== Consigne 1 ==
Recopiez mot pour mot le passage du texte fourni qui commence à « Je ne quittai » et s'achève à « dans le Kérala). ».

== Texte fourni ==
"Six ans plus tard, avec Colette, dans un autre taxi, je suis cueillie par les mêmes émotions. Mêmes visions. Même choc de sensations. Même étrange familiarité saisie à travers la chaleur moite de l'air - son humidité, son intimité - car même l'odeur d'excréments et d'urine, de détritus brûlés et de grande pauvreté si singulière qu'elle a donné son titre au petit livre angoissé de Pasolini, L'odore dell' India."
Cécile Guilbert, Feux sacrés, Grasset, 2025, p. 182.
C'est Bombay (Mumbai) que Cécile Guilbert décrit dans ce paragraphe - et un vieux souvenir de lecture entrait en collision avec ses lignes : celui de l’écrivain V.S. Naipaul dont le récit, L'Inde, fut publié en 1992. Naipaul était d'origine indienne, mais ses grands-parents venus d’Uttar Pradesh au nord de l’Inde avaient émigré sur l'île antillaise de Trinidad en 1880, afin de remplacer, dans les plantations, les esclaves noirs affranchis à partir de 1834. Le sous-titre de l'ouvrage était éloquent : Un million de révoltes. Le récit de ses cinq mois de voyage dans les différentes provinces indiennes commençait donc par Bombay, avec la saisissante description du gigantesque bidonville de Dharavi, le deuxième plus grand bidonville d'Asie (après Orangi Town, de Karachi au Pakistan), un million d'habitants et une latrine pour 1440 personnes.
Mais c'est sur la référence à Pier Paolo Pasolini que je veux m'attarder aujourd'hui. Ce petit livre, je ne le connaissais pas avant d'avoir assisté très récemment aux dernières Rencontres de Chaminadour : René de Ceccatty y marchait précisément, selon la formule consacrée, sur les grands chemins de Pasolini. Je ne suis allé à Guéret que le premier jour de ces Rencontres, le jeudi 18 septembre, où j'ai écouté la conférence inaugurale de René de Ceccatty, vivement apprécié les extraits du spectacle Pasolini en forme de rose, donnés par le chanteur Antonio Interlandi accompagné par l'accordéoniste Wilfried Touati, et un peu souffert de la lourde phraséologie du jeune philosophe Yorick Secretin dissertant sur la poétique et métaphysique pasoliniennes, auquel succéda avec bonheur Laurent Lasne qui, sans aucune note, nous éclaira sur l'importance du football dans l'existence du grand poète et cinéaste italien.
Je ne quittai pas bien sûr Guéret sans acheter quelques livres dans le hall de la salle de spectacle. Et l'un d'entre eux était justement L'odeur de l'Inde (que j'achetai en pensant aussi à ma fille Violette dont j'ai déjà dit qu'elle revenait d'un petit voyage dans le Kérala).

== Lignes fournies ==

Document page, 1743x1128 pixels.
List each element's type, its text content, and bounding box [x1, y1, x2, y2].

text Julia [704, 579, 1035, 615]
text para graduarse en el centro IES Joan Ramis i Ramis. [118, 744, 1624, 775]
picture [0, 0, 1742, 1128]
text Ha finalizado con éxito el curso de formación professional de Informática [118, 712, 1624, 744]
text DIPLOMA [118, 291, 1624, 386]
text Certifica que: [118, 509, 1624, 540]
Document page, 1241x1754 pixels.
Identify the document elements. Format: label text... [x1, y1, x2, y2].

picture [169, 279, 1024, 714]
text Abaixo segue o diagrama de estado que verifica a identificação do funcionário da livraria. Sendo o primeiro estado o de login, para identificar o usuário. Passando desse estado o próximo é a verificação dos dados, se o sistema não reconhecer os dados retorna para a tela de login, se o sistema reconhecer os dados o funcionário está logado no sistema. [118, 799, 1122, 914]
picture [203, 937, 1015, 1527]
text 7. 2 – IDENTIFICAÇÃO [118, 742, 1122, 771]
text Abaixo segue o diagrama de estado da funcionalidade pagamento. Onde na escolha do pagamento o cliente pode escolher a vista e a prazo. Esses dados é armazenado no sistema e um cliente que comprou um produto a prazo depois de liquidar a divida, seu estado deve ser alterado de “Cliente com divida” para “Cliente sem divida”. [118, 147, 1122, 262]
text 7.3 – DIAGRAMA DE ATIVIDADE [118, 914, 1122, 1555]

== Consigne 2 ==
Présentez sous forme de liste JSON de chaînes les lignes fournies en commençant par celle qui contient « Document page, 1241x1754 pixels. » et en terminant par la dernière d'entre elles, toutes deux incluses. Produisez une chaîne par ligne et omettez les lignes vides.

== Résultat obtenu 1 ==
Je ne quittai pas bien sûr Guéret sans acheter quelques livres dans le hall de la salle de spectacle. Et l'un d'entre eux était justement L'odeur de l'Inde (que j'achetai en pensant aussi à ma fille Violette dont j'ai déjà dit qu'elle revenait d'un petit voyage dans le Kérala).

== Résultat obtenu 2 ==
[
  "Document page, 1241x1754 pixels.",
  "Identify the document elements. Format: label text... [x1, y1, x2, y2].",
  "picture [169, 279, 1024, 714]",
  "text Abaixo segue o diagrama de estado que verifica a identificação do funcionário da livraria. Sendo o primeiro estado o de login, para identificar o usuário. Passando desse estado o próximo é a verificação dos dados, se o sistema não reconhecer os dados retorna para a tela de login, se o sistema reconhecer os dados o funcionário está logado no sistema. [118, 799, 1122, 914]",
  "picture [203, 937, 1015, 1527]",
  "text 7. 2 – IDENTIFICAÇÃO [118, 742, 1122, 771]",
  "text Abaixo segue o diagrama de estado da funcionalidade pagamento. Onde na escolha do pagamento o cliente pode escolher a vista e a prazo. Esses dados é armazenado no sistema e um cliente que comprou um produto a prazo depois de liquidar a divida, seu estado deve ser alterado de “Cliente com divida” para “Cliente sem divida”. [118, 147, 1122, 262]",
  "text 7.3 – DIAGRAMA DE ATIVIDADE [118, 914, 1122, 1555]"
]